ABOUT THIS EXERCISE =
The lines to copy from the listing below are those that contain the string "text".

AVAILABLE DATA =
········

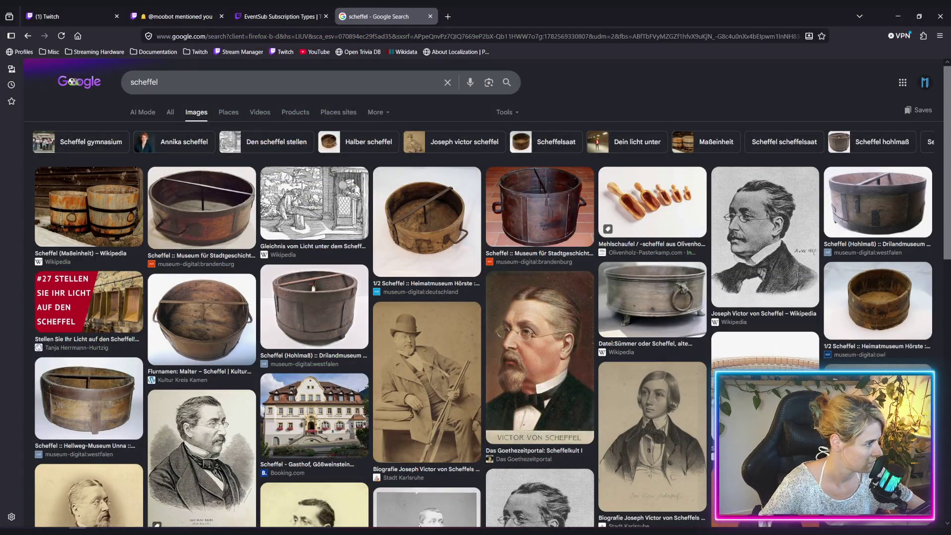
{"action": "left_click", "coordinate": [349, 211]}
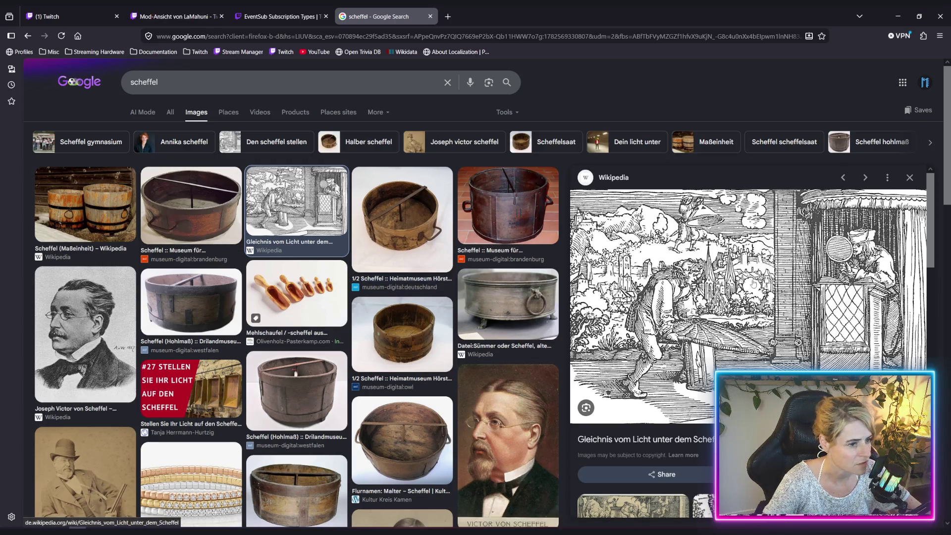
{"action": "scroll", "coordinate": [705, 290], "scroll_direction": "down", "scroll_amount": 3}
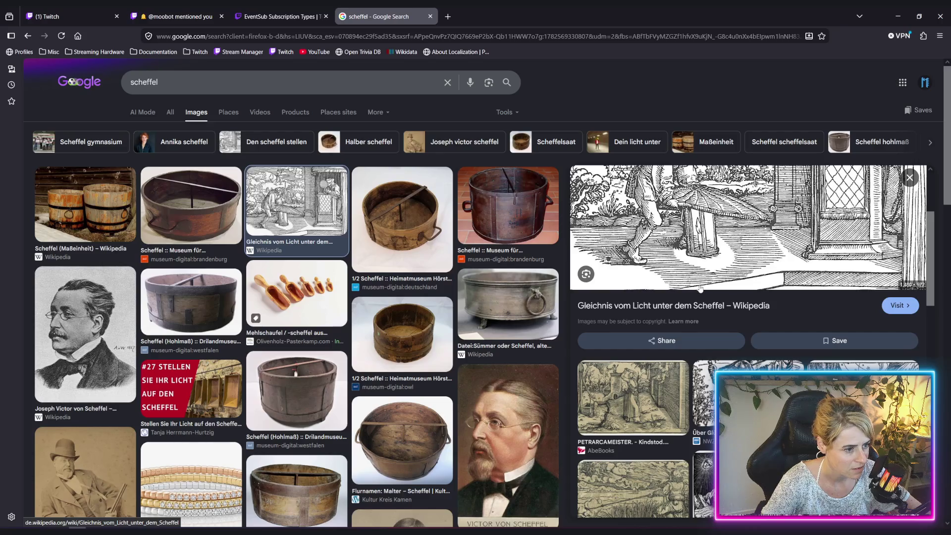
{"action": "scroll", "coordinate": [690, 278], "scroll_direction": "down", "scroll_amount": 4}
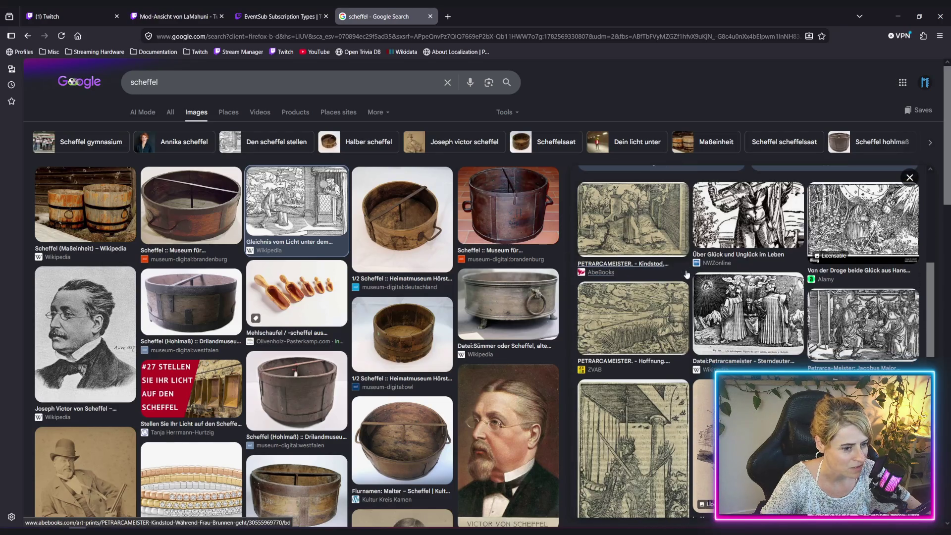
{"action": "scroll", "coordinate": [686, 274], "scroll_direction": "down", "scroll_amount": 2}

········

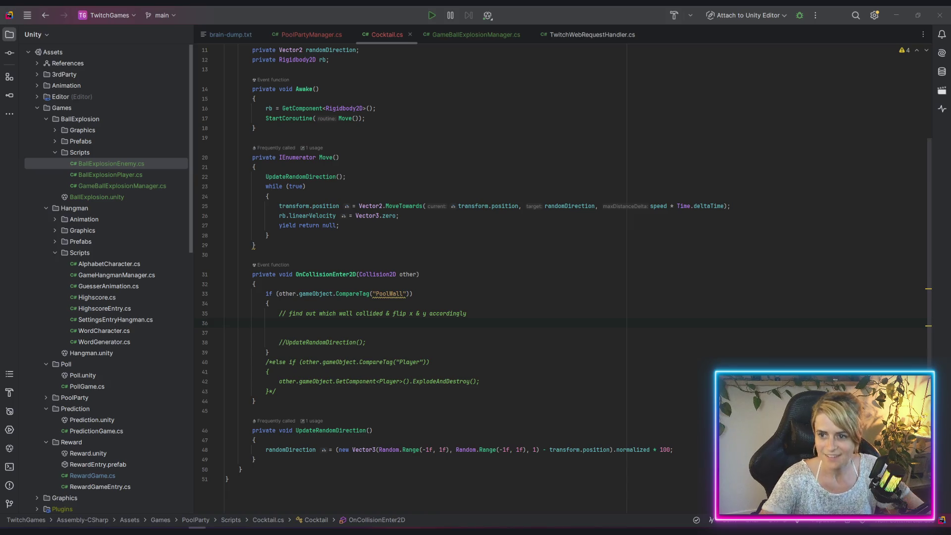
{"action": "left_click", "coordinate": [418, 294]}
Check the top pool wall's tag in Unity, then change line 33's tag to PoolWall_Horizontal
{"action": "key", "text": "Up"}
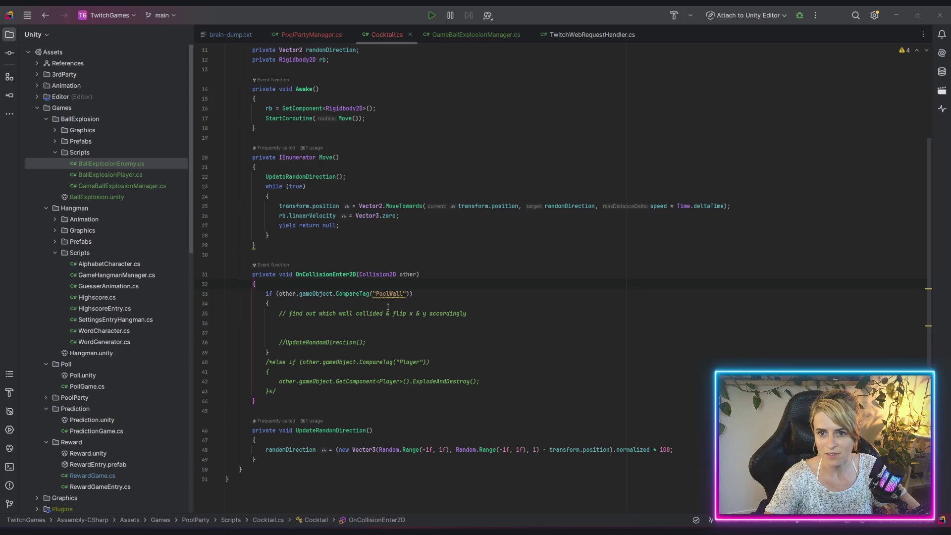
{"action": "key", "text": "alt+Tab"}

········

OUTPUT FOR THIS TASK =
{"action": "key", "text": "Up"}
{"action": "key", "text": "alt+Tab"}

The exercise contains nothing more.